Data items:
============

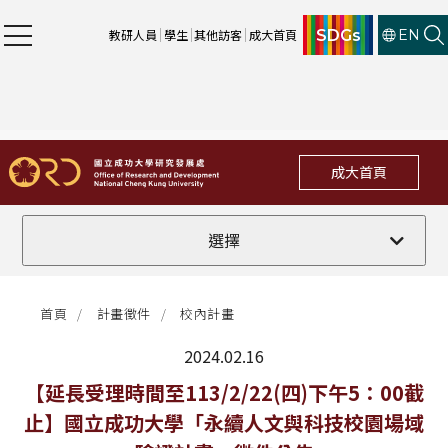
SDGs
教研人員
學生
其他訪客
成大首頁
EN
成大首頁
全部
選擇
計畫徵件
首頁
計畫徵件
校內計畫
行政公告
2024.02.16
法規修訂
最新消息
【延長受理時間至113/2/22(四)下午5：00截
止】國立成功大學「永續人文與科技校園場域
補助獎項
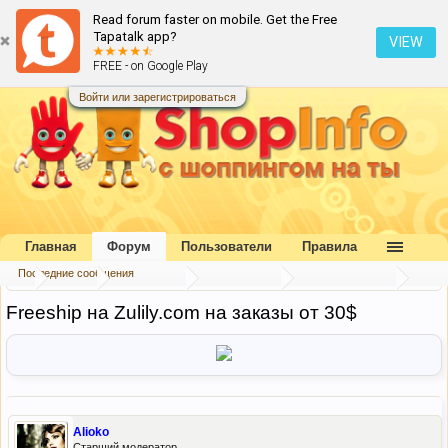
Read forum faster on mobile. Get the Free
Tapatalk app?
VIEW
FREE - on Google Play
Войти или зарегистрироваться
Главная
Форум
Пользователи
Правила
Последние сообщения
...
Форум
Наш форум
Блог портала
Скидки и акции
Freeship на Zulily.com на заказы от 30$
Alioko
Старший модератор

============

What is being asked:
Transcribe each line above exactly, pictures excluded.

Answer space:
SDGs
教研人員
學生
其他訪客
成大首頁
EN
成大首頁
全部
選擇
計畫徵件
首頁
計畫徵件
校內計畫
行政公告
2024.02.16
法規修訂
最新消息
【延長受理時間至113/2/22(四)下午5：00截
止】國立成功大學「永續人文與科技校園場域
補助獎項
Read forum faster on mobile. Get the Free
Tapatalk app?
VIEW
FREE - on Google Play
Войти или зарегистрироваться
Главная
Форум
Пользователи
Правила
Последние сообщения
...
Форум
Наш форум
Блог портала
Скидки и акции
Freeship на Zulily.com на заказы от 30$
Alioko
Старший модератор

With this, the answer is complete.